Emily asked me to teach her how to make my signature flower pin, which I was more than happy to do. She worried when her stitches came out tighter and curlier than mine, but as you can see in the photo above, she had nothing to worry about -- it turned out beautifully!!
The flower pin came to be because several years ago my good friend Ruth Hoekwater wanted a crocheted hat with a flower on it. So I found a hat pattern and found a flower pattern (both from Chicks with Sticks Guide to Crochet by Nancy Queen and Mary Ellen O'Connell) and put them together. My Michael thought it would be great if I made the flowers and sewed pin backings on the back. He was right -- they've always been my most popular item!! I look heavenward and smile at him every time I sell one!!
One time I was getting ready to work at the opera and I needed the pattern to take with me but I didn't want to carry the whole book.
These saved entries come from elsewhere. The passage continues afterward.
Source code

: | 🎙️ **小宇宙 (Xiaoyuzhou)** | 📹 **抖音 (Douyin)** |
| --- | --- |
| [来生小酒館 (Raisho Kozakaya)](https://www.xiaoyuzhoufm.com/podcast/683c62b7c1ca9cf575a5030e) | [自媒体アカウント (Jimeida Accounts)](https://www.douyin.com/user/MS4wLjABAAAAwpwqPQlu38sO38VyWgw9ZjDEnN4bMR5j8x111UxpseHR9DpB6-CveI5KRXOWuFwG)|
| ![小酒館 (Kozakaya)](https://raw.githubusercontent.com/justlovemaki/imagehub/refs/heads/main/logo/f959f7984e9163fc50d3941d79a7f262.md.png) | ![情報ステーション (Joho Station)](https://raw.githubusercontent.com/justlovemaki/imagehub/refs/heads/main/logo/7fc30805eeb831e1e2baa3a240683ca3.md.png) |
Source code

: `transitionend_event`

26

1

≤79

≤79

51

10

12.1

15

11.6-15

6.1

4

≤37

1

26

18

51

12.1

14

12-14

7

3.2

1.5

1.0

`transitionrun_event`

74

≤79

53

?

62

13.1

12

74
I asked my Michael to do me a huge favor; to copy the pattern. I said, "Please don't try to think about it, don't try to figure it out; just write this down for me from here to here." Michael, being a brilliant and analytical man, said that copying down this three-row pattern was one of the most difficult things he'd ever had to do!!
So here's the pattern for the flower:
Using a Size-G hook and baby-weight, sport-weight or worsted yarn
Row 1: 1 dc in 4th ch from hook, *ch 1, 1 dc in next ch*. Repeat * to * across -- 40 dc.
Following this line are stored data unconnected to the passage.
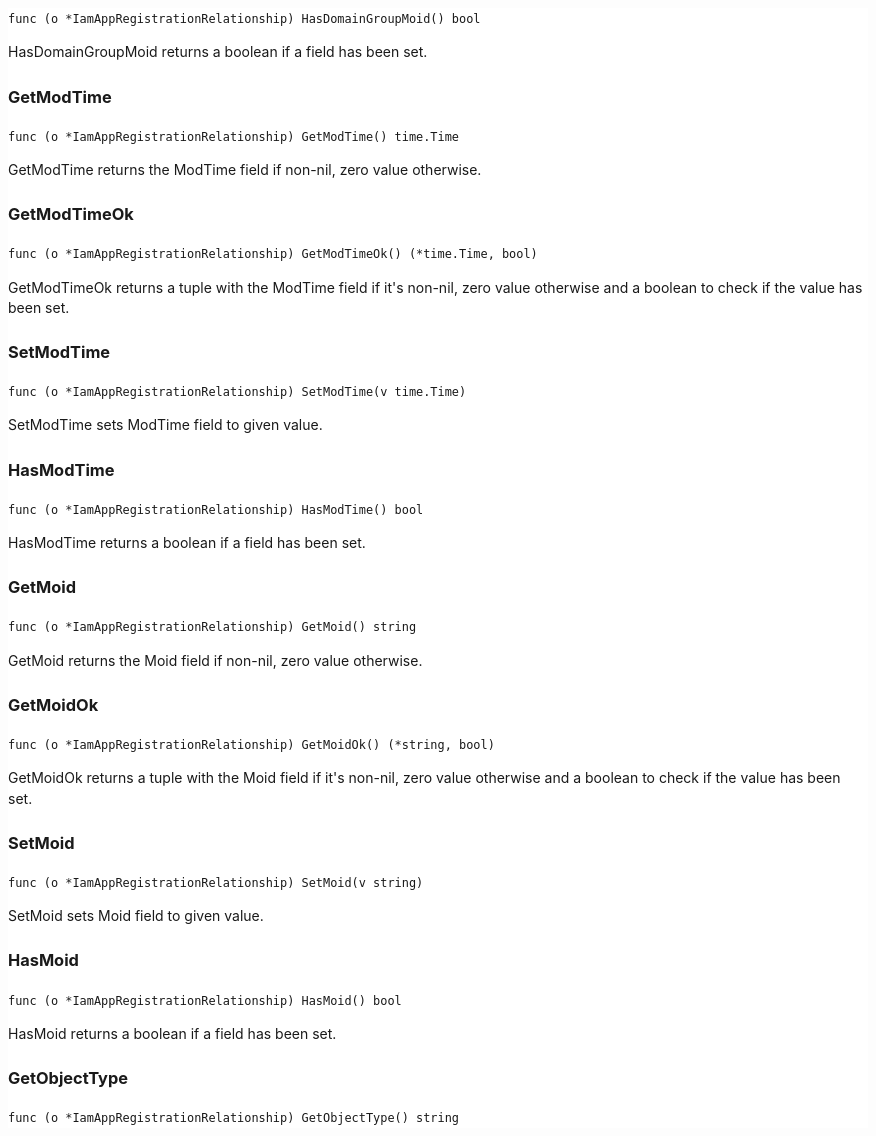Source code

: `func (o *IamAppRegistrationRelationship) HasDomainGroupMoid() bool`

HasDomainGroupMoid returns a boolean if a field has been set.

### GetModTime

`func (o *IamAppRegistrationRelationship) GetModTime() time.Time`

GetModTime returns the ModTime field if non-nil, zero value otherwise.

### GetModTimeOk

`func (o *IamAppRegistrationRelationship) GetModTimeOk() (*time.Time, bool)`

GetModTimeOk returns a tuple with the ModTime field if it's non-nil, zero value otherwise
and a boolean to check if the value has been set.

### SetModTime

`func (o *IamAppRegistrationRelationship) SetModTime(v time.Time)`

SetModTime sets ModTime field to given value.

### HasModTime

`func (o *IamAppRegistrationRelationship) HasModTime() bool`

HasModTime returns a boolean if a field has been set.

### GetMoid

`func (o *IamAppRegistrationRelationship) GetMoid() string`

GetMoid returns the Moid field if non-nil, zero value otherwise.

### GetMoidOk

`func (o *IamAppRegistrationRelationship) GetMoidOk() (*string, bool)`

GetMoidOk returns a tuple with the Moid field if it's non-nil, zero value otherwise
and a boolean to check if the value has been set.

### SetMoid

`func (o *IamAppRegistrationRelationship) SetMoid(v string)`

SetMoid sets Moid field to given value.

### HasMoid

`func (o *IamAppRegistrationRelationship) HasMoid() bool`

HasMoid returns a boolean if a field has been set.

### GetObjectType

`func (o *IamAppRegistrationRelationship) GetObjectType() string`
Row 2: Ch 1 and turn. In the first ch-1 sp work (1 sc, 1 ch, 5 dc, 1 ch, 1 sc), *1 sc in next ch-1 sp; in next ch-1 sp work (1 sc, 1 ch, 5 dc, 1 ch, 1 sc)*. Repeat from * to * across (20 petals made). Fasten off, leaving 18" tail.
Finishing: Thread tail through finishing needle to sew flower. Begin at tail end and sew 2 petals together at base to form center of flower. Spiral the remaining coil of petals around bud to form a flower, sewing together layer by layer at the base. Using remainder of yarn, sew pin backing to back of flower. Fasten off and weave in end.
I'll be back on Thursday. As always, Peace, Love and Yarn, my friends!